こやまクリニック〜東京都国分寺市/医療法人社団こやま会

東日本大震災による停電や人工透析実施に関するリアルタイム情報をお届けします

全床オンラインHDF〜4月より全面再開のお知らせ

2012年03月05日 22時33分23秒 | 患者さんへお知らせ・お願い
本日3月5日(月)、以下の情報源において

官報号外 第49号
http://kanpou.npb.go.jp/20120305/20120305g00049/20120305g000490000f.html
厚生労働省『平成24年度診療報酬改定について』
http://www.mhlw.go.jp/bunya/iryouhoken/iryouhoken15/


●オンラインHDF療法が正式に保険診療として認められたこと

●人工腎臓2 慢性維持透析濾過(複雑なもの)を行った場合、つまりオンラインHDFに関しては、適応疾患による制限がないこと

を確認することができました。

これを受け、こやまクリニックでは一時的に休止していた全床オンラインHDF体制をきたる4月より全面的に復活させる予定です。詳しくはまた3月末頃に追って報告したいと思います。

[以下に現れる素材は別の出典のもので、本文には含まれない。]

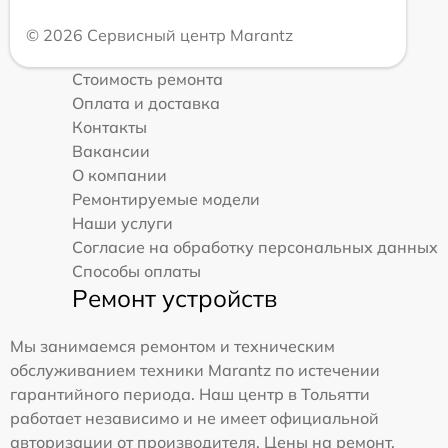
© 2026 Сервисный центр Marantz
Стоимость ремонта
Оплата и доставка
Контакты
Вакансии
О компании
Ремонтируемые модели
Наши услуги
Согласие на обработку персональных данных
Способы оплаты
Ремонт устройств
Мы занимаемся ремонтом и техническим
обслуживанием техники Marantz по истечении
гарантийного периода. Наш центр в Тольятти
работает независимо и не имеет официальной
авторизации от производителя. Цены на ремонт,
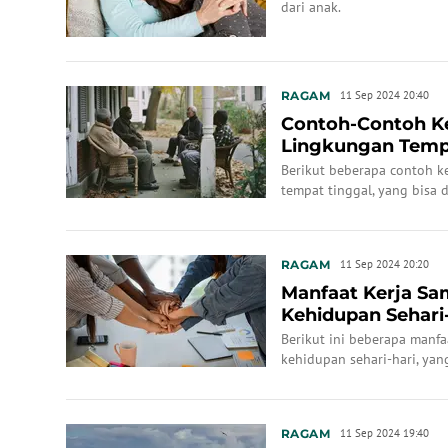
dari anak.
RAGAM
11 Sep 2024 20:40
Contoh-Contoh K
Lingkungan Temp
Berikut beberapa contoh k
tempat tinggal, yang bisa 
RAGAM
11 Sep 2024 20:20
Manfaat Kerja Sa
Kehidupan Sehari-
Berikut ini beberapa manf
kehidupan sehari-hari, yan
RAGAM
11 Sep 2024 19:40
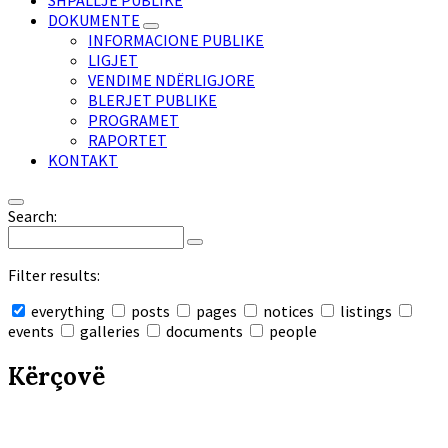
SHPALLJE PUBLIKE
DOKUMENTE
INFORMACIONE PUBLIKE
LIGJET
VENDIME NDËRLIGJORE
BLERJET PUBLIKE
PROGRAMET
RAPORTET
KONTAKT
Search:
Filter results:
everything
posts
pages
notices
listings
events
galleries
documents
people
Collapse
search
Kërçovë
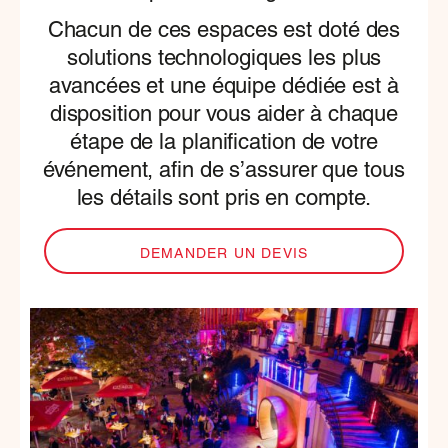
Chacun de ces espaces est doté des
solutions technologiques les plus
avancées et une équipe dédiée est à
disposition pour vous aider à chaque
étape de la planification de votre
événement, afin de s’assurer que tous
les détails sont pris en compte.
DEMANDER UN DEVIS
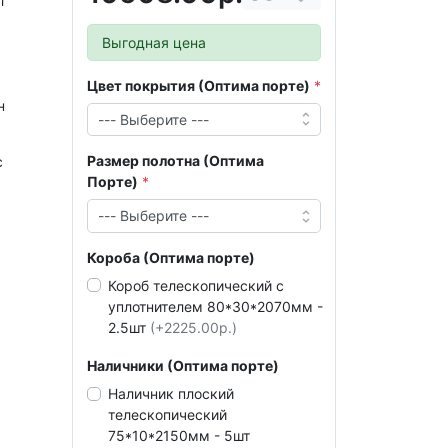
л
Выгодная цена
Цвет покрытия (Оптима порте)
н
Размер полотна (Оптима
с
Порте)
Короба (Оптима порте)
Короб телескопический с
уплотнителем 80*30*2070мм -
2.5шт
(+2225.00р.)
Наличники (Оптима порте)
Наличник плоский
телескопический
75*10*2150мм - 5шт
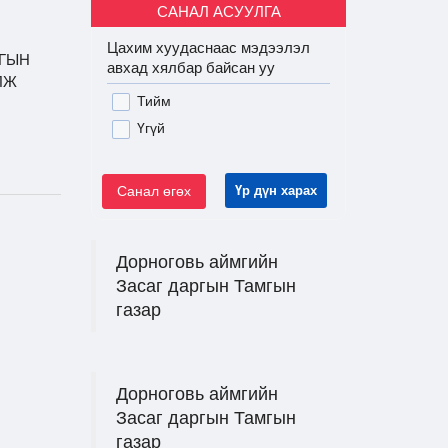
САНАЛ АСУУЛГА
Цахим хуудаснаас мэдээлэл
МГЫН
авхад хялбар байсан уу
ЛЖ
Тийм
Үгүй
Санал өгөх
Үр дүн харах
Дорноговь аймгийн
Засаг даргын Тамгын
газар
Дорноговь аймгийн
Засаг даргын Тамгын
газар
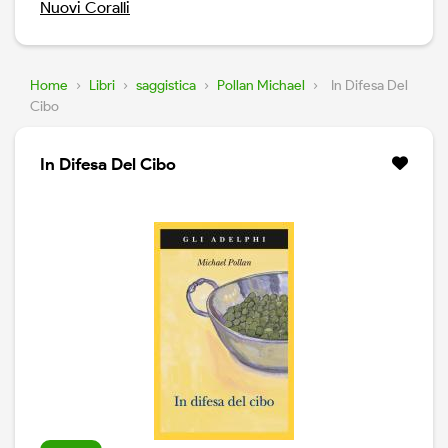
Nuovi Coralli
Home
›
Libri
›
saggistica
›
Pollan Michael
›
In Difesa Del
Cibo
In Difesa Del Cibo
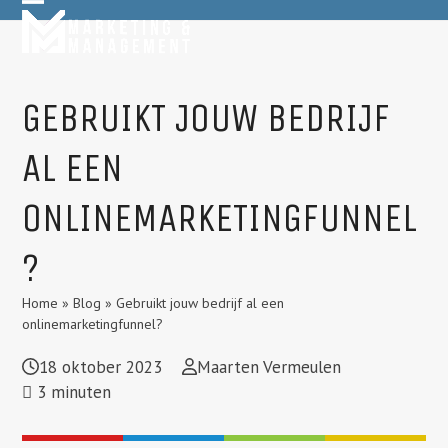
Skip
Open
Close
to
mobile
mobile
content
menu
menu
GEBRUIKT JOUW BEDRIJF
AL EEN
ONLINEMARKETINGFUNNEL
?
Home
»
Blog
»
Gebruikt jouw bedrijf al een
onlinemarketingfunnel?
18 oktober 2023
Maarten Vermeulen
3
minuten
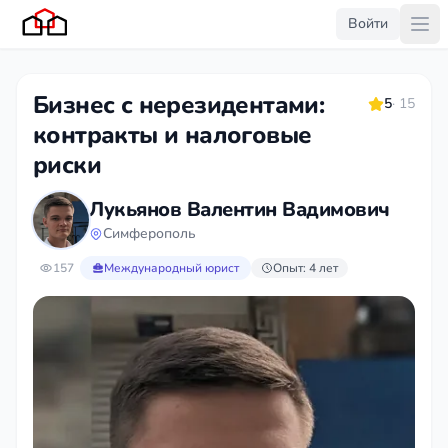
Войти
Бизнес с нерезидентами:
5
· 15
контракты и налоговые
риски
Лукьянов Валентин Вадимович
Симферополь
157
Международный юрист
Опыт: 4 лет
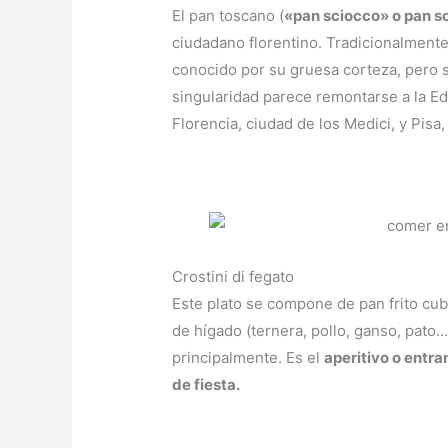
El pan toscano (
«pan sciocco» o pan s
ciudadano florentino. Tradicionalment
conocido por su gruesa corteza, pero 
singularidad parece remontarse a la E
Florencia, ciudad de los Medici, y Pisa,
Crostini di fegato
Este plato se compone de pan frito cub
de hígado (ternera, pollo, ganso, pato…
principalmente. Es el
aperitivo o entr
de fiesta.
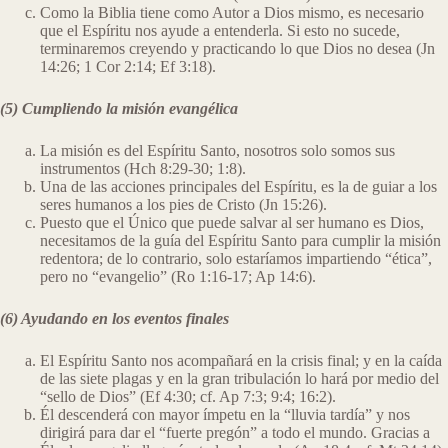
Como la Biblia tiene como Autor a Dios mismo, es necesario
que el Espíritu nos ayude a entenderla. Si esto no sucede,
terminaremos creyendo y practicando lo que Dios no desea (Jn
14:26; 1 Cor 2:14; Ef 3:18).
(5) Cumpliendo la misión evangélica
La misión es del Espíritu Santo, nosotros solo somos sus
instrumentos (Hch 8:29-30; 1:8).
Una de las acciones principales del Espíritu, es la de guiar a los
seres humanos a los pies de Cristo (Jn 15:26).
Puesto que el Único que puede salvar al ser humano es Dios,
necesitamos de la guía del Espíritu Santo para cumplir la misión
redentora; de lo contrario, solo estaríamos impartiendo “ética”,
pero no “evangelio” (Ro 1:16-17; Ap 14:6).
(6) Ayudando en los eventos finales
El Espíritu Santo nos acompañará en la crisis final; y en la caída
de las siete plagas y en la gran tribulación lo hará por medio del
“sello de Dios” (Ef 4:30; cf. Ap 7:3; 9:4; 16:2).
Él descenderá con mayor ímpetu en la “lluvia tardía” y nos
dirigirá para dar el “fuerte pregón” a todo el mundo. Gracias a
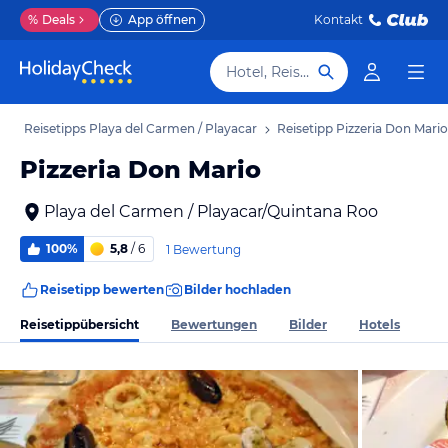
%
Deals
App öffnen
Kontakt
Hotel, Reiseziel
b
Reisetipps Playa del Carmen / Playacar
Reisetipp Pizzeria Don Mario
Pizzeria Don Mario
Playa del Carmen / Playacar/Quintana Roo
100%
5,8
/ 6
1 Bewertung
Reisetipp bewerten
Bilder hochladen
Reisetippübersicht
Bewertungen
Bilder
Hotels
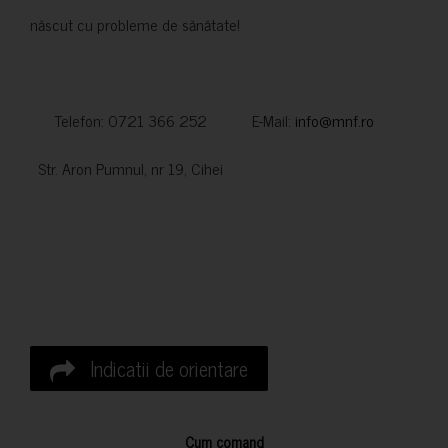
născut cu probleme de sănătate!
Telefon: 0721 366 252 E-Mail:
info@mnf.ro
Str. Aron Pumnul, nr 19, Cihei
Indicatii de orientare
Cum comand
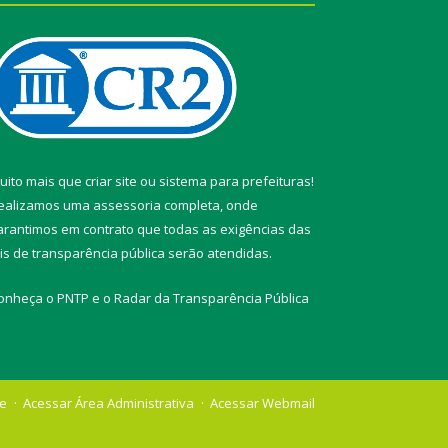
uito mais que
criar site
ou
sistema para prefeituras
!
ealizamos uma
assessoria
completa, onde
arantimos em contrato que todas as exigências das
eis de transparência pública
serão atendidas.
onheça o
PNTP
e o
Radar da Transparência Pública
te
Acessar Área Administrativa
Acessar Webmail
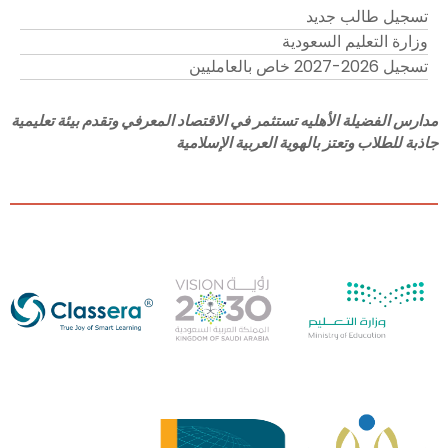
تسجيل طالب جديد
وزارة التعليم السعودية
تسجيل 2026-2027 خاص بالعامليين
مدارس الفضيلة الأهليه تستثمر في الاقتصاد المعرفي وتقدم بيئة تعليمية
جاذبة للطلاب وتعتز بالهوية العربية الإسلامية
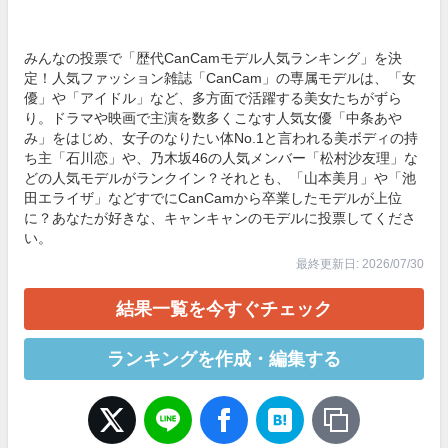
みんなの投票で「歴代CanCamモデル人気ランキング」を決
定！人気ファッション雑誌「CanCam」の専属モデルは、「女
優」や「アイドル」など、多方面で活躍する美女たちがずら
り。ドラマや映画で主演を数多くこなす人気女優「中条あや
み」をはじめ、女子のなりたい体No.1と言われる美ボディの持
ち主「石川恋」や、乃木坂46の人気メンバー「松村沙友理」な
どの人気モデルがランクイン？それとも、「山本美月」や「池
田エライザ」などすでにCanCamから卒業したモデルが上位
に？あなたが好きな、キャンキャンのモデルに投票してくださ
い。
最終更新日: 2026/07/30
結果一覧を今すぐチェック
ランキングを作成・編集する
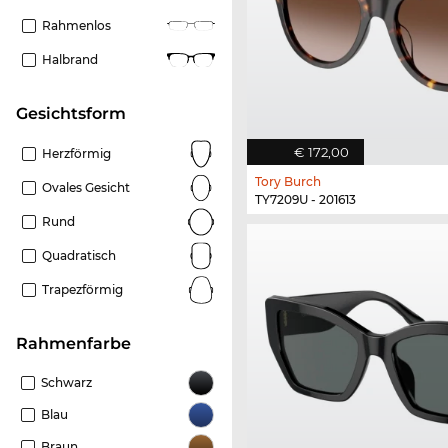
Rahmenlos
Halbrand
Gesichtsform
€ 172,00
Herzförmig
Tory Burch
Ovales Gesicht
TY7209U - 201613
Rund
Quadratisch
Trapezförmig
Rahmenfarbe
Schwarz
Blau
Braun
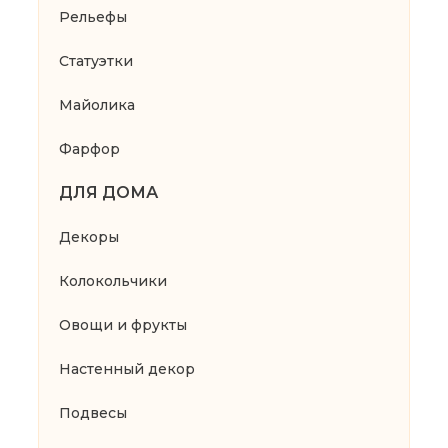
Рельефы
Статуэтки
Майолика
Фарфор
ДЛЯ ДОМА
Декоры
Колокольчики
Овощи и фрукты
Настенный декор
Подвесы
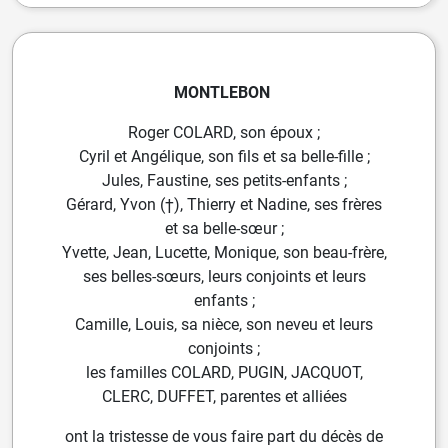
MONTLEBON
Roger COLARD, son époux ;
Cyril et Angélique, son fils et sa belle-fille ;
Jules, Faustine, ses petits-enfants ;
Gérard, Yvon (†), Thierry et Nadine, ses frères
et sa belle-sœur ;
Yvette, Jean, Lucette, Monique, son beau-frère,
ses belles-sœurs, leurs conjoints et leurs
enfants ;
Camille, Louis, sa nièce, son neveu et leurs
conjoints ;
les familles COLARD, PUGIN, JACQUOT,
CLERC, DUFFET, parentes et alliées
ont la tristesse de vous faire part du décès de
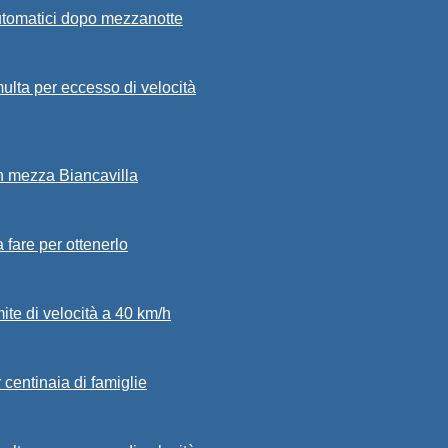
automatici dopo mezzanotte
ulta per eccesso di velocità
in mezza Biancavilla
a fare per ottenerlo
mite di velocità a 40 km/h
 centinaia di famiglie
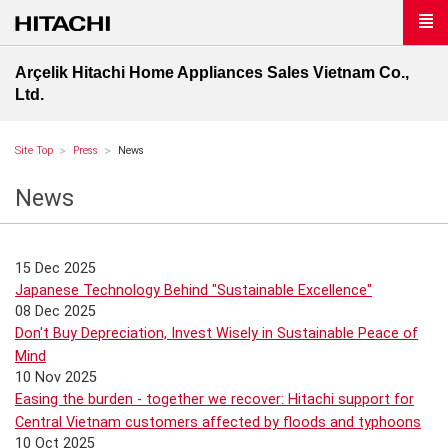
Arçelik Hitachi Home Appliances Sales Vietnam Co.,
Ltd.
Site Top
Press
News
News
15 Dec 2025
Japanese Technology Behind "Sustainable Excellence"
08 Dec 2025
Don't Buy Depreciation, Invest Wisely in Sustainable Peace of
Mind
10 Nov 2025
Easing the burden - together we recover: Hitachi support for
Central Vietnam customers affected by floods and typhoons
10 Oct 2025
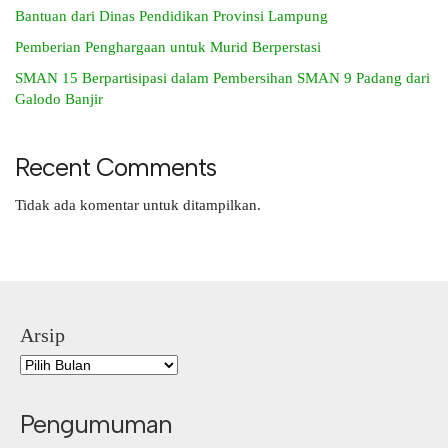
Bantuan dari Dinas Pendidikan Provinsi Lampung
Pemberian Penghargaan untuk Murid Berperstasi
SMAN 15 Berpartisipasi dalam Pembersihan SMAN 9 Padang dari
Galodo Banjir
Recent Comments
Tidak ada komentar untuk ditampilkan.
Arsip
Pengumuman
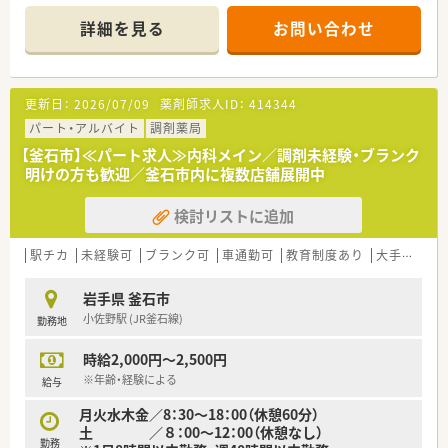
『地域のホーム薬剤師』として貢献することを志としている企業
です。
詳細を見る
お問い合わせ
学校薬剤師や、スポーツクラブサポーターなど、
地域社会との関わりを大切にしている薬局です。
住宅手当もあり、社員を支え気持ちよく働ける制度も充実。契約
社員もご相談ください。
更新日：
2026/07/09
薬剤師求人ID：
414344
パート・アルバイト
調剤薬局
【釜石市】≪パート求人≫内科メイン／調剤未経験・ブランク
明けの方も歓迎／釜石市内に複数店舗展開中
検討リストに追加
駅チカ
未経験可
ブランク可
車通勤可
教育制度あり
大手チェーン以外
岩手県 釜石市
小佐野駅 (JR釜石線)
勤務地
時給2,000円～2,500円
※年齢・経験による
給与
月火水木金／8：30～18：00（休憩60分）
土 ／８：00～12：00（休憩なし）
勤務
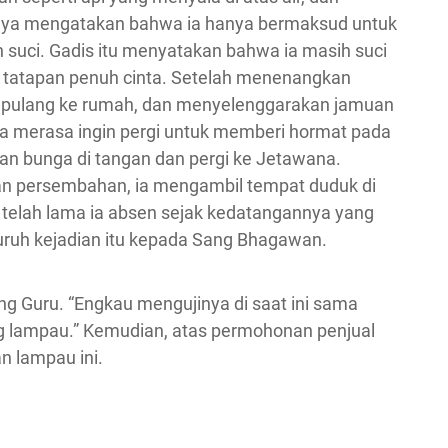
ya mengatakan bahwa ia hanya bermaksud untuk
 suci. Gadis itu menyatakan bahwa ia masih suci
an tatapan penuh cinta. Setelah menenangkan
 pulang ke rumah, dan menyelenggarakan jamuan
a merasa ingin pergi untuk memberi hormat pada
n bunga di tangan dan pergi ke Jetawana.
n persembahan, ia mengambil tempat duduk di
telah lama ia absen sejak kedatangannya yang
luruh kejadian itu kepada Sang Bhagawan.
ang Guru. “Engkau mengujinya di saat ini sama
ng lampau.” Kemudian, atas permohonan penjual
an lampau ini.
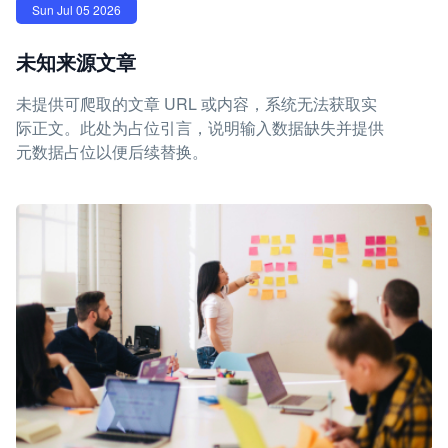
Sun Jul 05 2026
未知来源文章
未提供可爬取的文章 URL 或内容，系统无法获取实
际正文。此处为占位引言，说明输入数据缺失并提供
元数据占位以便后续替换。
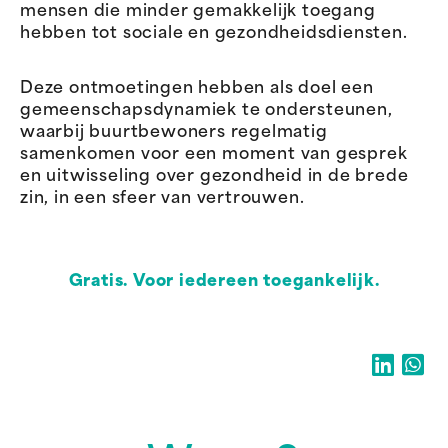
mensen die minder gemakkelijk toegang
hebben tot sociale en gezondheidsdiensten.
Deze ontmoetingen hebben als doel een
gemeenschapsdynamiek te ondersteunen,
waarbij buurtbewoners regelmatig
samenkomen voor een moment van gesprek
en uitwisseling over gezondheid in de brede
zin, in een sfeer van vertrouwen.
Gratis. Voor iedereen toegankelijk.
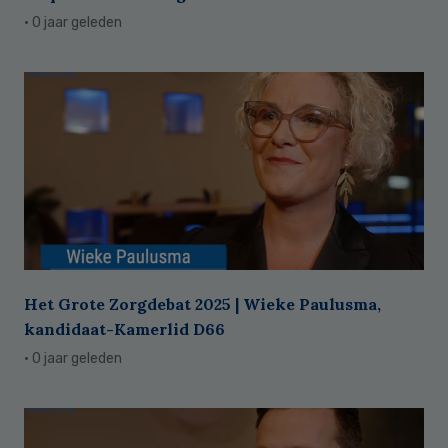
· 0 jaar geleden
Het Grote Zorgdebat 2025 | Wieke Paulusma,
kandidaat-Kamerlid D66
· 0 jaar geleden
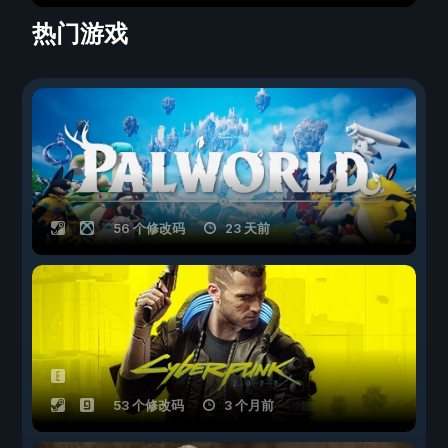
热门游戏
56 个修改码
23 天前
53 个修改码
3 个月前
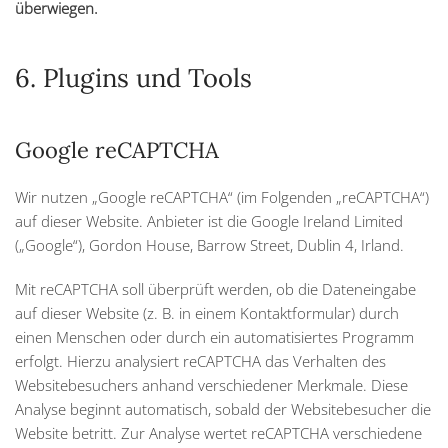
überwiegen.
6. Plugins und Tools
Google reCAPTCHA
Wir nutzen „Google reCAPTCHA“ (im Folgenden „reCAPTCHA“)
auf dieser Website. Anbieter ist die Google Ireland Limited
(„Google“), Gordon House, Barrow Street, Dublin 4, Irland.
Mit reCAPTCHA soll überprüft werden, ob die Dateneingabe
auf dieser Website (z. B. in einem Kontaktformular) durch
einen Menschen oder durch ein automatisiertes Programm
erfolgt. Hierzu analysiert reCAPTCHA das Verhalten des
Websitebesuchers anhand verschiedener Merkmale. Diese
Analyse beginnt automatisch, sobald der Websitebesucher die
Website betritt. Zur Analyse wertet reCAPTCHA verschiedene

なお、今回の診療報酬改定ではオンラインHDFに時間区分がなく、長時間透析を行うと通常の血液透析よりも点数が低くなってしまいます。透析施設の経営上悩ましい問題ですが、今回はオンラインHDFが公的に認められたことを重視し、クリニック持ち出し(点数が低いために生じる赤字分の施設負担)覚悟で、全面再開を決定しました。

これまでオンラインHDF療法の正式認可を待ち望みつつ、代替となる療法に関して協力して下さった通院中の皆様にあらためてお礼申し上げます。今後も当クリニックはオンラインHDF、十分な透析時間等を通じて、より良い透析を目指して努力する所存です。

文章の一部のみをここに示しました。